But I came across a post from Austin Kleon, 'A blog post is a search query to find your people' which struck a chord with me. In it, he quotes Henrik Karlsson:
A blog post is a search query. You write to find your tribe; you write so they will know what kind of fascinating things they should route to your inbox. If you follow common wisdom, you will cut exactly the things that will help you find these people.
I like that thinking a lot. One of the reasons I've been continuing writing (since 2020) is that it is helping me work through my thinking and helping me cultivate cultural perspectives to running a team, and it's connecting me. I can't underscore the number of quality people and thinking that public writing has introduced me to, and that is immeasurable.
"Life is about collecting good people around you. You can't have enough good people." - Robert Kraft
Here are a few articles and videos that resonated with me over the last week:
- I think a lot about my personal board of directors, and I think this 'question' posed by the article would be a great one to ask in a group setting. I'm not going to spoil it, but think about it for your next team meeting — [via Ask This Question at Your Next Meeting]
- More proof of why we can't have nice things. — [via Sci-fi publisher Clarkesworld halts pitches amid deluge of AI-generated stories]
- I found this post from 37Signals, the makers of Hey, on why they are ditching the cloud super interesting. — [via We stand to save $7m over five years from our cloud exit]
- The simplicity of 'the Pixar pitch' and how it can be used to improve pretty much any presentation. — [via The Pixar Pitch and the 22 Rule of Storytelling]
- I've posted about Tim Urban's new book a few times now, but I also enjoyed his story on how the book came to be — [via A Short History of My Last Six Years]
- I've written before about the power of saying 'I don't know,' but as Lex points out in this post, 'it shows that you heard their question and are willing to respond.' — [via “I don’t know” is more powerful than you think]
- From one of the all-time masters, Teller (of Penn and Teller) explains how magicians manipulate the mind. I need to re-read this one, great stuff in here. — [via Teller Reveals His Secrets]
- How to spend bad, or spend well. The idea that 'buying cheap is expensive' is not only true for goods, but for other parts of life as well. — [via The Simple Mental Model That Changed My Financial Life]
- I love reading about note-taking/pkm/knowledge systems, as I have now completely obliterated my own, too, almost nothing. This post is from Oliver Burkeman (who wrote the amazing book Four Thousand Weeks), asserts that 'a much more relaxed approach to knowledge consumption – one that involves putting way less pressure on yourself to retain what you read, listen to, or watch – isn't only more enjoyable, but better for your creative output, too.' — [via How to forget what you read]

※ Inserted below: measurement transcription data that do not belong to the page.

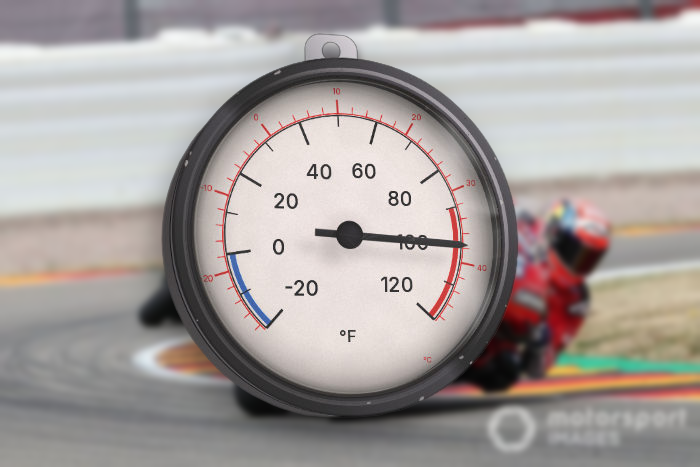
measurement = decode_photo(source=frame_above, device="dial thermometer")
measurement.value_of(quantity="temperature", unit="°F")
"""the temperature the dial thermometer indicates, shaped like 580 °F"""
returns 100 °F
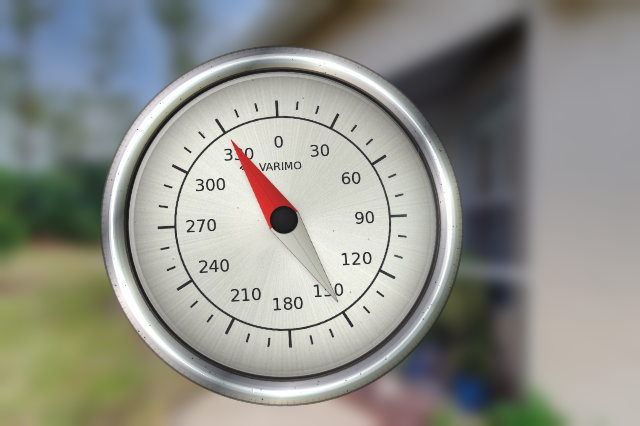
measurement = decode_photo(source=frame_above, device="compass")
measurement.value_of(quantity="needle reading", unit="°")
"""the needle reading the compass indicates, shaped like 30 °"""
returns 330 °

- Keeping tabs on 'Work 2.0' articles, this one on how making people return to the office hurts productivity, was fascinating. — [via The return to the office could be the real reason for the slump in productivity. Here's the data to prove it]

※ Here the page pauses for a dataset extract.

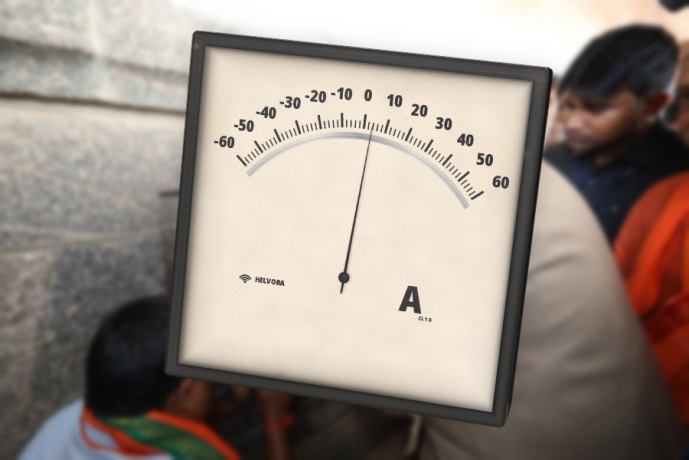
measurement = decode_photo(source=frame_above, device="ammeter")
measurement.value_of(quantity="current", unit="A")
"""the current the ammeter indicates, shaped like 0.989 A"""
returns 4 A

- I've been enjoying the writing of David McCarty, and this one, 'a curmudgeon's guide to finding purpose, fulfillment, and hope through creative exploration,' was particularly good. In his spin of 'say no to protect the yes,' he says, 'it begins by saying, fuck this shit and getting on with it.' — [via F*ck This Shit]

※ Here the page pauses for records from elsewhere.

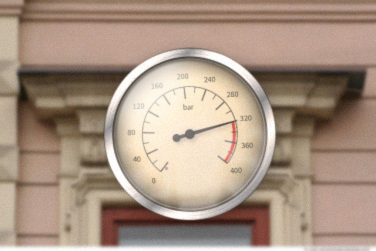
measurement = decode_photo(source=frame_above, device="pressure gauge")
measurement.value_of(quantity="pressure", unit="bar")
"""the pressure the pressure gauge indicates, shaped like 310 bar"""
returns 320 bar
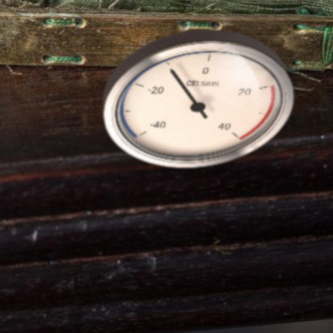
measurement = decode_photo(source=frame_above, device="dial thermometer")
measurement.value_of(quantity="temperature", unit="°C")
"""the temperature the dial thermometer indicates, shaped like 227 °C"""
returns -10 °C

- An oldie, but I always love sharing this one about how to play ultra-aggressive Monopoly. You should know all the rules - for example, 'there are only 32 houses and 12 hotels', so buy up all the houses and don't upgrade to hotels. Evil. Perfect. — [via How to Win at Monopoly and Piss Off Your Friends]
This Weeks Vibe
This week has been a long week of writing performance reviews, and I needed to get into a deeper headspace for writing. While I enjoy apps like Endel.io and Brain.fm for that, nothing beats listening to Hans Zimmer.